──────── Task input ────────

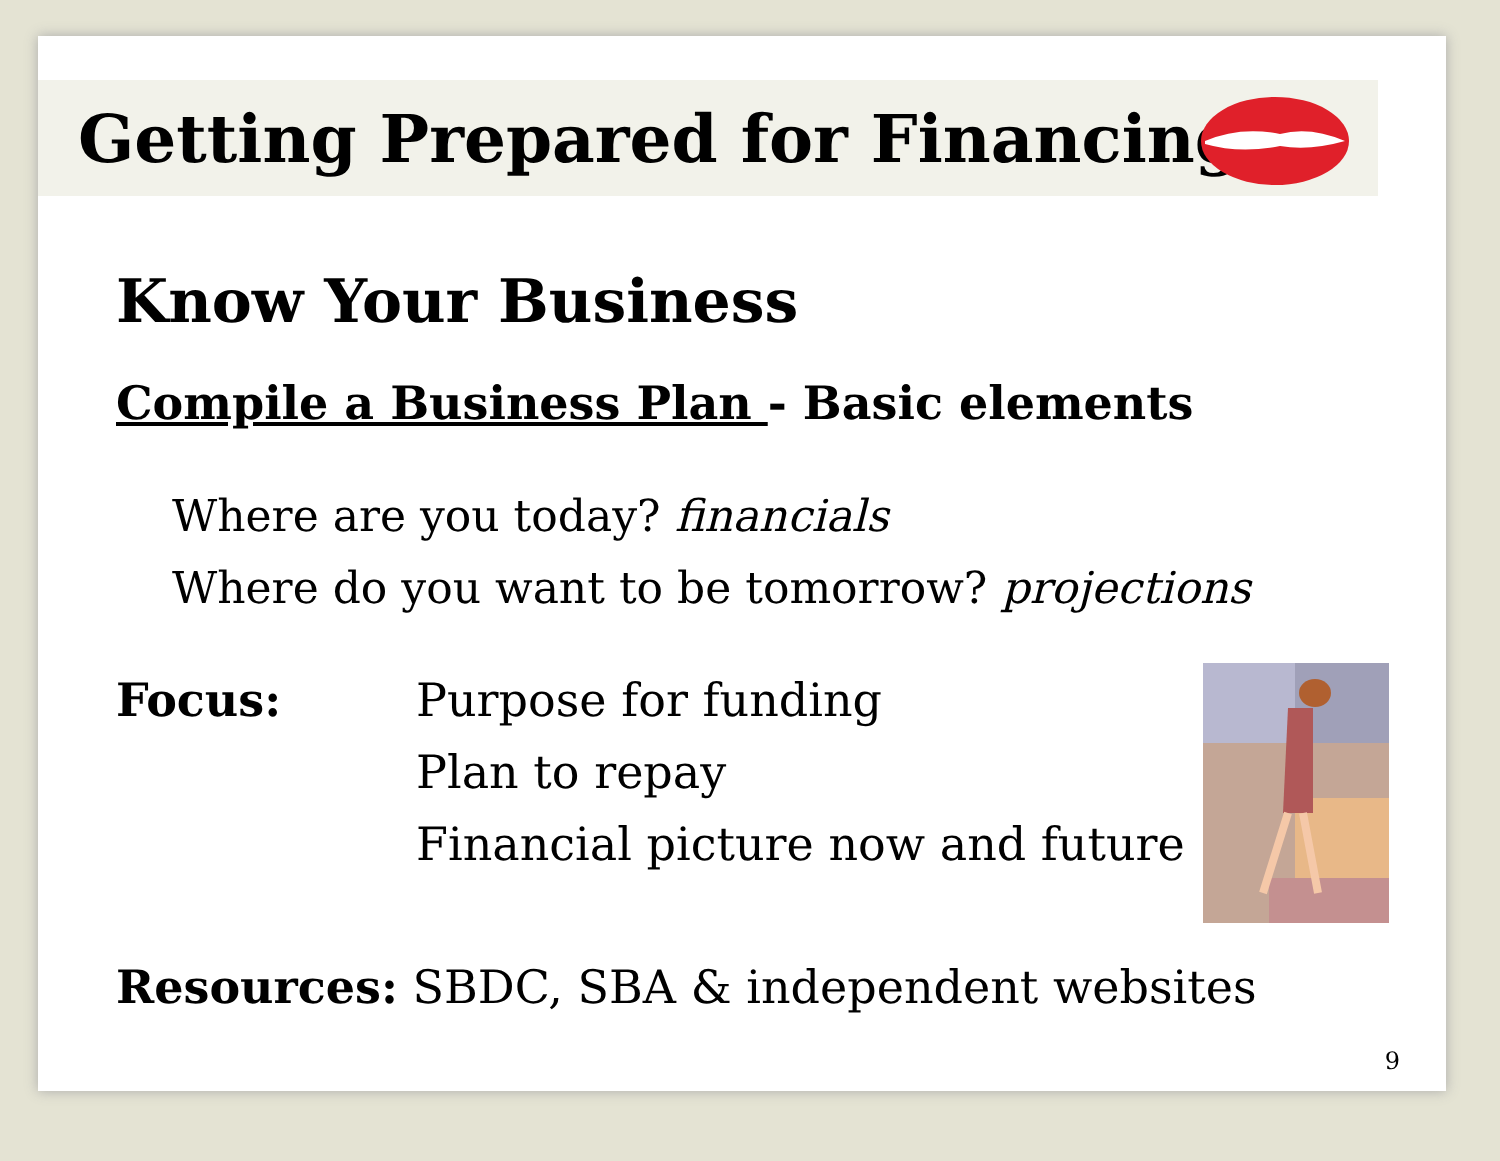Getting Prepared for Financing
Know Your Business
Compile a Business Plan - Basic elements
Where are you today? financials
Where do you want to be tomorrow? projections
Focus: Purpose for funding
Plan to repay
Financial picture now and future
Resources: SBDC, SBA & independent websites
9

────────

- [Task objective]:
Match on "Where": copy every line in the records that has it.

- [Reply to the task]:
Where are you today? financials
Where do you want to be tomorrow? projections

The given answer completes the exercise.